What causes a plant to produce flowers? Some plants produce flowers in the spring, some in the summer, some in the fall. In order for a plant to flower, it must reach a certain maturity. Temperature can also be significant. In many species, the number of hours of daylight or of uninterrupted darkness is the controlling factor. The cocklebur, for example, requires not less than 8½ hours of an uninterrupted darkness in order to produce flowers. If this period of darkness is interrupted by the merest flash of light, flowering will not occur. The wavelength of the interrupting light is significant, however. If the light is of the far-red end of the spectrum, exposure will not inhibit flowering. In fact, exposure to far-red light can reverse the adverse effect of a flash of ordinary light. Thus, if a cocklebur plant is left in darkness for 8½ hours and then brought into ordinary right, flowering will occur. If the dark period is interrupted by a flash of ordinary light, flowering will not occur. If the dark period is interrupted by ordinary light followed by a brief flash of far-red light, however, flowering will occur. The far-red light nullifies the adverse effect of ordinary light and can do so a number of times. If the plant is exposed to ordinary light followed by far-red light followed by ordinary light followed by far-red light, flowering will occur. Whatever light is used last in a series, then, controls whether or not the plant will flower. Light can alter a chemical reaction only if absorbed, and the effect of absorbed far-red light offsets the damage inflicted by absorbed ordinary light.

It is postulated that darkness or far-red light changes an unknown substance from an inhibitory form to a noninhibitory form. It is clear that such a substance is produced in the leaves of the plant because when the leaves are removed after 8½ hours of darkness, flowering does not occur. The substance, then, must be transported from the leaves to the site of flowering. Flowers are modified leaves; thus, the so-called flowering hormone causes the plant to stop producing ordinary leaves and instead produce the modified leaves called flowers.

Although the flowering hormone has not been isolated, it has been given a name: florigen. Several steps are involved in the synthesis and action of the flowering hormone:
  1. a buildup of florigen achieved by photosynthesis.
  2. conversion of florigen to a noninhibitory form.
  3. the synthesis of florigen, also achieved in the dark.
  4. possibly, a chemical step requiring light
  5. movement of florigen from the leaves to the site of flowering.
Phytochrome
Phytochrome also plays a role in flowering. Its actions are similar to those of florigen, but the interconversions of phytochrome do not alone account for flowering.
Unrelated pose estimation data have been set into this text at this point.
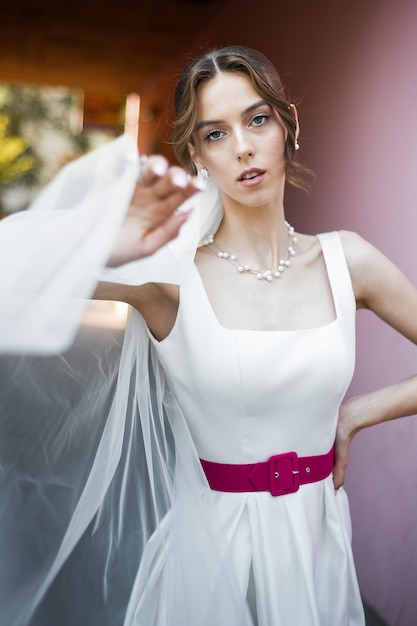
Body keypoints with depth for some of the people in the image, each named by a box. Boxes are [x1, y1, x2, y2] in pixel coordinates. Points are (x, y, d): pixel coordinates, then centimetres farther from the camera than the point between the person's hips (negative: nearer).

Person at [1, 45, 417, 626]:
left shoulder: (345, 260, -6)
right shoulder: (170, 272, -15)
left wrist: (355, 413, -5)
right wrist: (100, 247, -43)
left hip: (319, 532, 3)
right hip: (210, 537, -3)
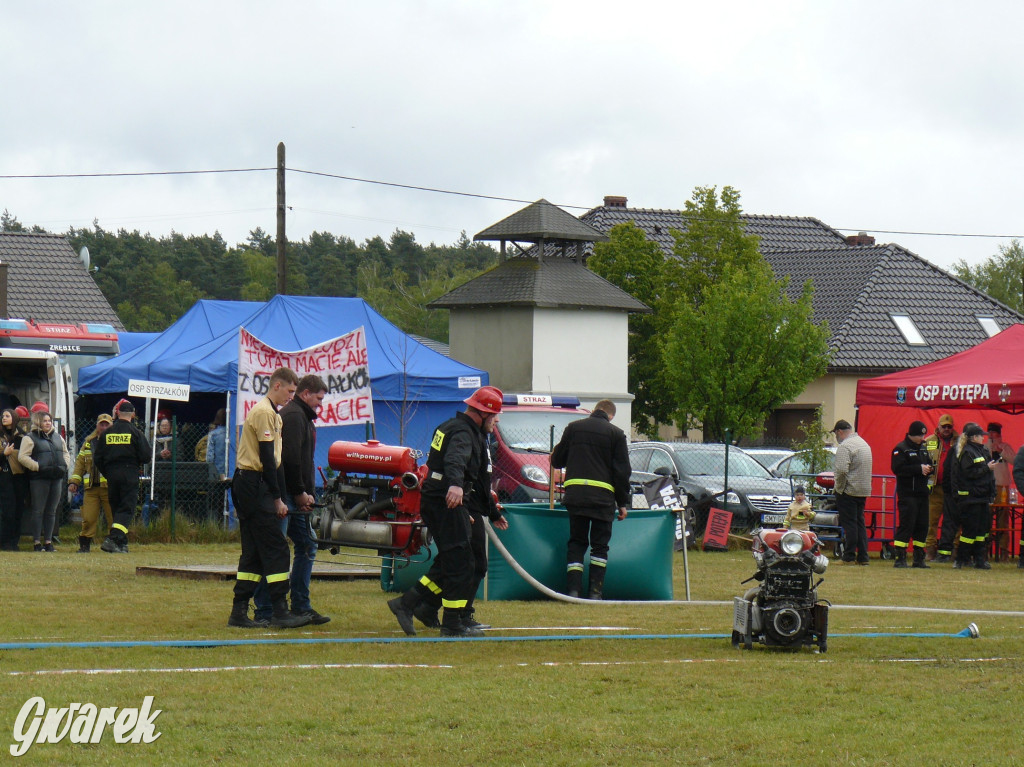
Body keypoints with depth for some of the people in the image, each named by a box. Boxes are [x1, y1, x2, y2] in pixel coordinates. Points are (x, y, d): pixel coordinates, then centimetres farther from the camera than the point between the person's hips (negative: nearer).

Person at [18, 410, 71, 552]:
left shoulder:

Phytochrome is a pale-blue, proteinaceous pigment found in all higher plants. Only minute amounts are produced. Given that phytochrome is essentially invisible, it is not surprising that it remained hidden for so long. Phytochrome was isolated and identified in 1959. A special pigment-analysis instrument had to be utilized to detect it. Phytochrome occurs mostly in meristematic tissue and takes two forms: phytochrome-red (Pr) and phytochrome-far red (Pfr). As mentioned earlier, far red lies at the nearly invisible, long-wave end of the spectrum. Either form of phytochrome can be converted to the other. Phytochrome-far red becomes phytochrome-red when it absorbs far-red light. Conversely, Pr becomes Pfr when it absorbs red light. In nature, Pr becomes Pfr far more than the reverse. Phytochrome-far red converts back to phytochrome-red in the dark. The conversion process in the light is instantaneous. (This should be no surprise given the previous observations regarding the flowering of cocklebur.)

Wound Hormone
Wound hormone is another yet to be isolated hormone. While there is evidence of its existence, the wound hormone remains hidden. Most vascular plants respond to wounding by resuming growth and forming a region of callus (undifferentiated parenchyma cells) covering the wounded area. Wounding triggers the capacity of cells that have ceased dividing to begin growth again. Experiments indicate that the damaged cells produce substances that stimulate cells to resume mitoses. If a wound is immediately washed with water, callus formation does not take place; if wound juice is instead applied, growth will renew.